Its next foreign trip was a ten-day excursion to the Lot and Dordogne areas of France. I’d got a 3 l steel cylinder dedicated for oxygen use. This ended up lasting me the entire time I was there (in addition to a few changes of sodalime carbon dioxide absorbent) – being used for several decompression dives as well as one 500 m cave penetration solely on closed circuit. As always, I carried adequate open circuit bailout, which included fitting a second stage to the oxygen cylinder driving the rebreather. This came in handy for another diver whose computer had locked out on him – I simply unplugged my rebreather (when I’d done with it) and passed him the open circuit regulator and oxygen tank to use up. An amusing incident occurred when I returned to my rebreather (having left it securely moored at my 6 m decompression stop) to find it missing. Suspecting foul play or a trick by my buddies I spotted it on the surface floating above me. An emergency ascent to collect it and a return to my stop and all was well. A second incident of that nature taught me to securely fasten the rebreather to something solid when leaving it for later use.

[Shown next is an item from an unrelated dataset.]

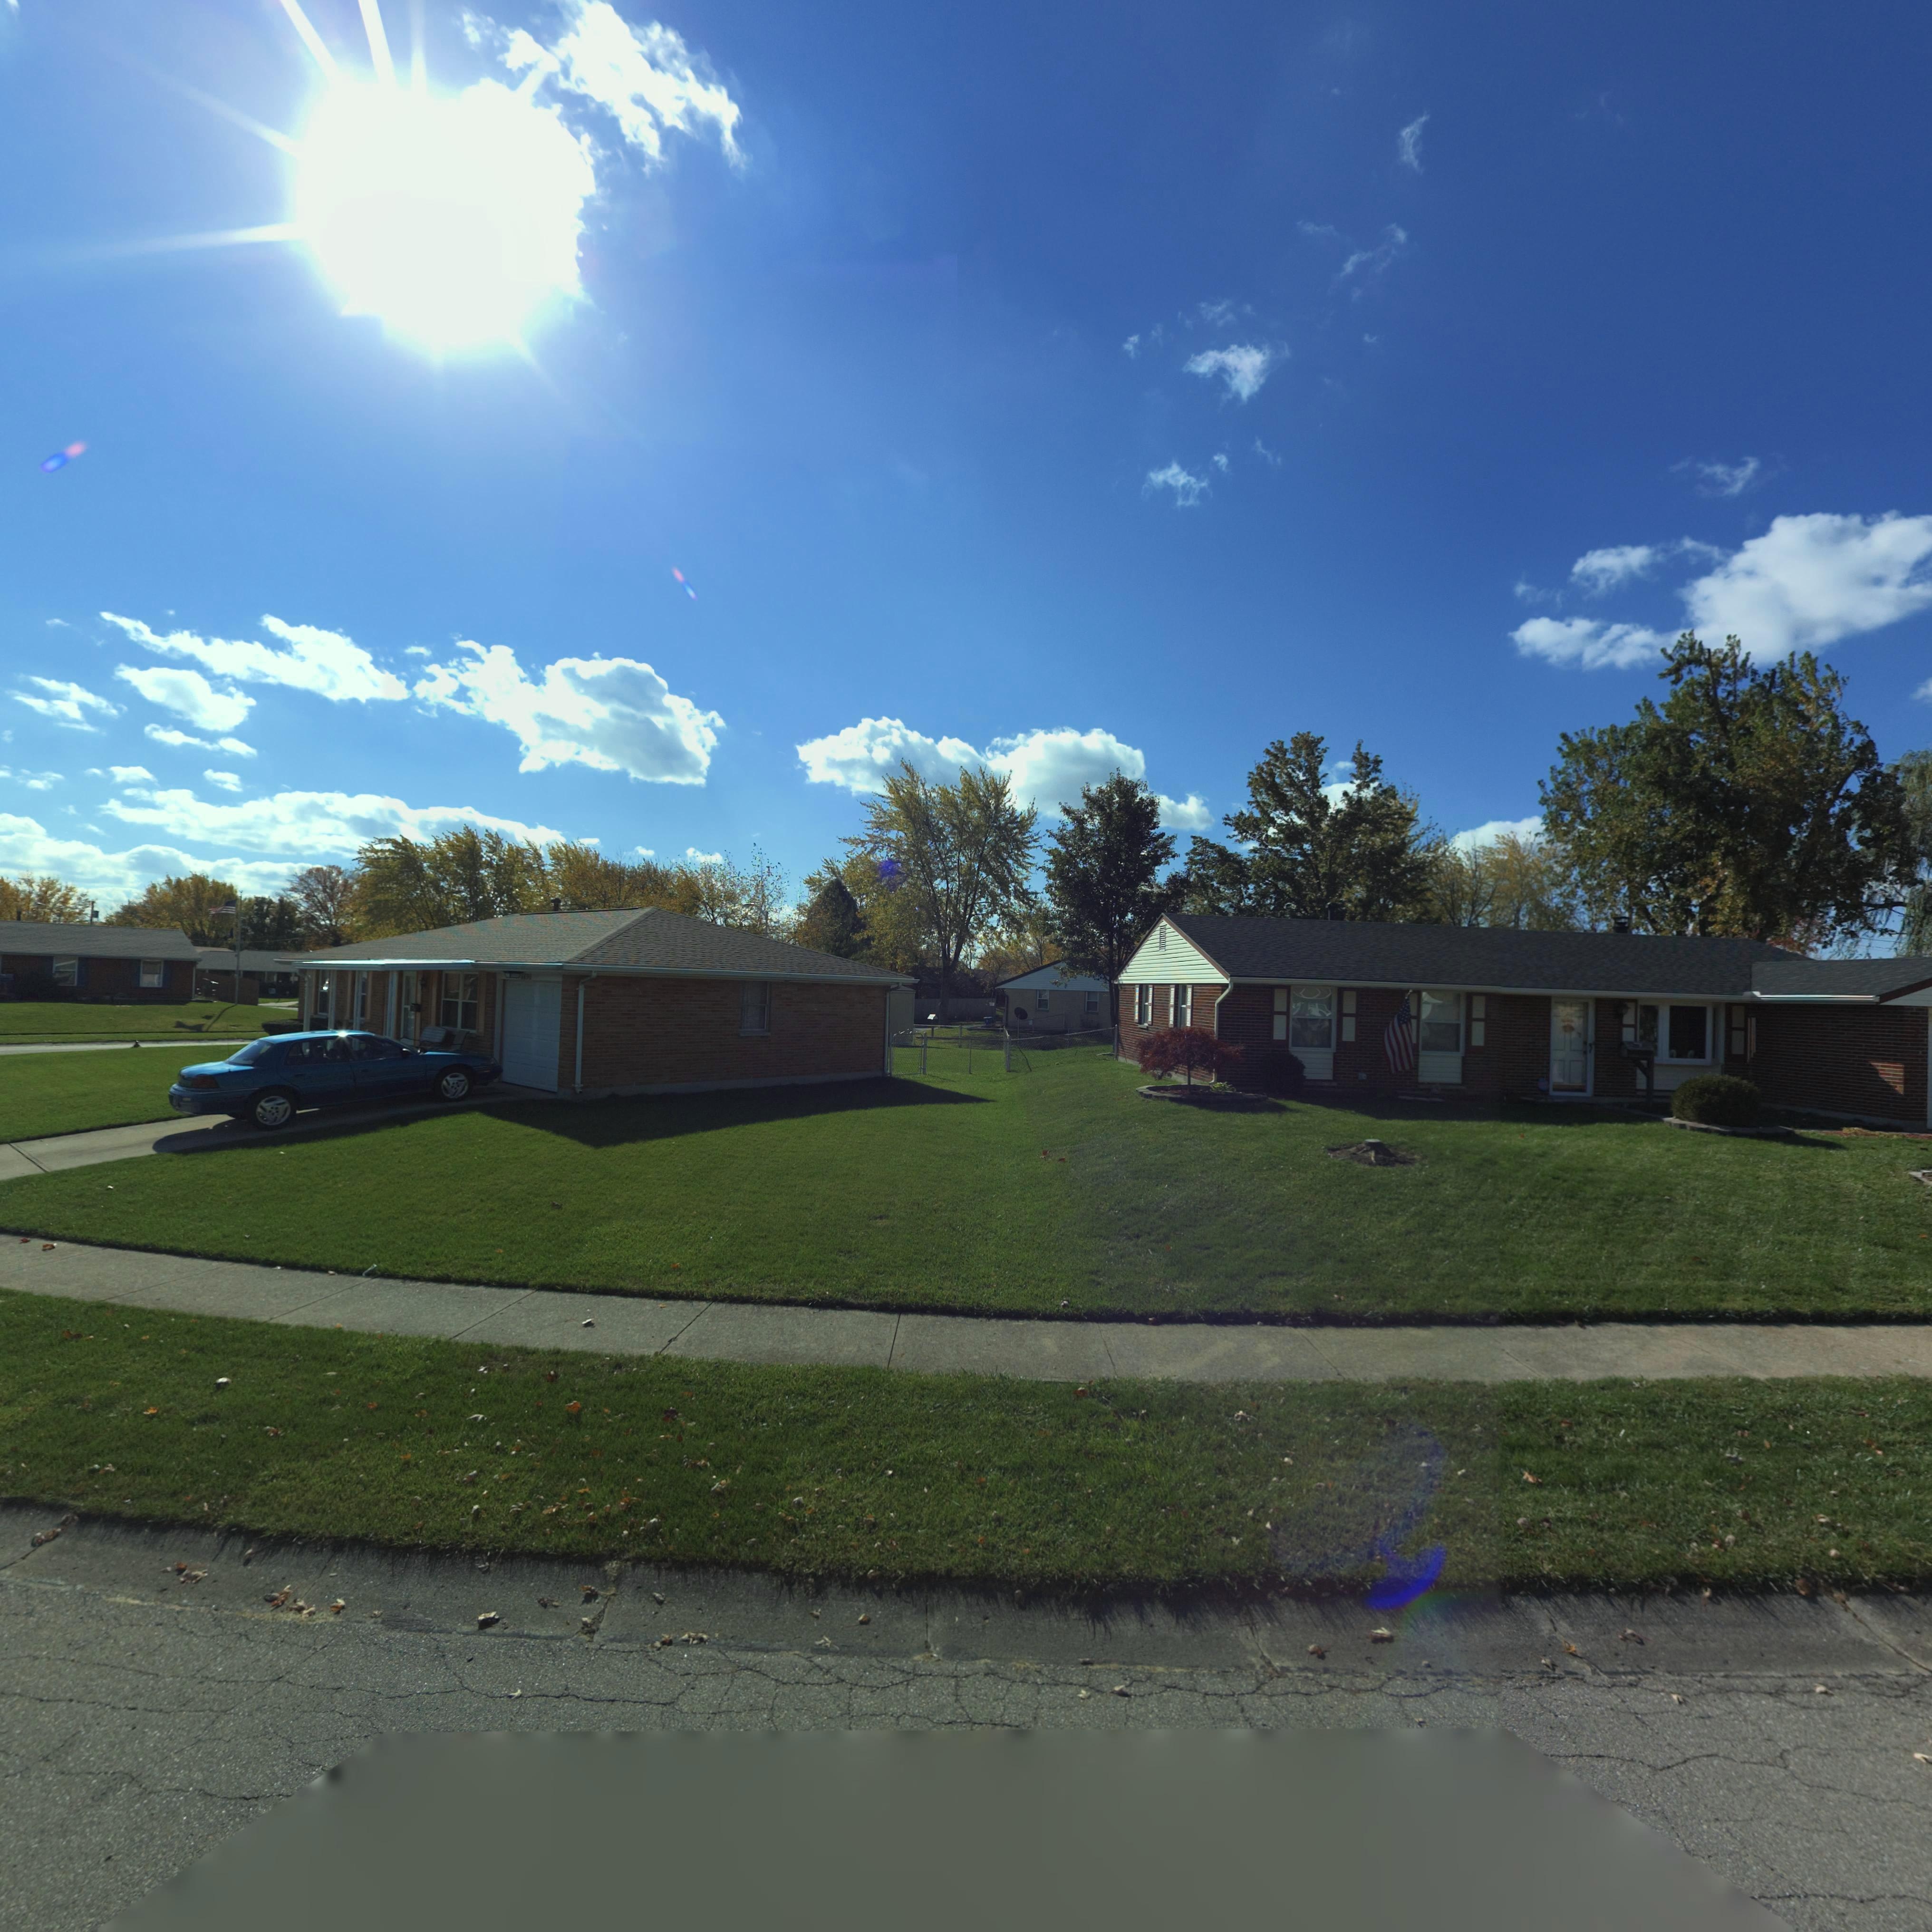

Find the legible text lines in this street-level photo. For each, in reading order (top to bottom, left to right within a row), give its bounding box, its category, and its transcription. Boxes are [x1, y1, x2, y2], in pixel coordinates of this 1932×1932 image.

Since then the P1SS has seen sterling service in the UK during explorations of a flooded mine complex near to Birmingham. The limits of exploration lie over a kilometre from the entrance at depths approaching 60 m. The rebreather can often be seen moored to a collection of rocks some 50 m into the mine and gets used for hour-long hangs in cold water. The benefits of breathing warm gas from the rebreather are apparent as well as the cost savings (1/2 the price including the cost of the sodalime) over using oxygen in open circuit mode.

Unsurprisingly, my antics have generated some interest amongst my colleagues and there are a number of homemade closed-circuit rebreathers in various states of construction. I’ve been working on a fully closed, mixed-gas rebreather which has seen field (cave) use on a number of occasions. More about the thrills and spills of that some other time…mind how you go!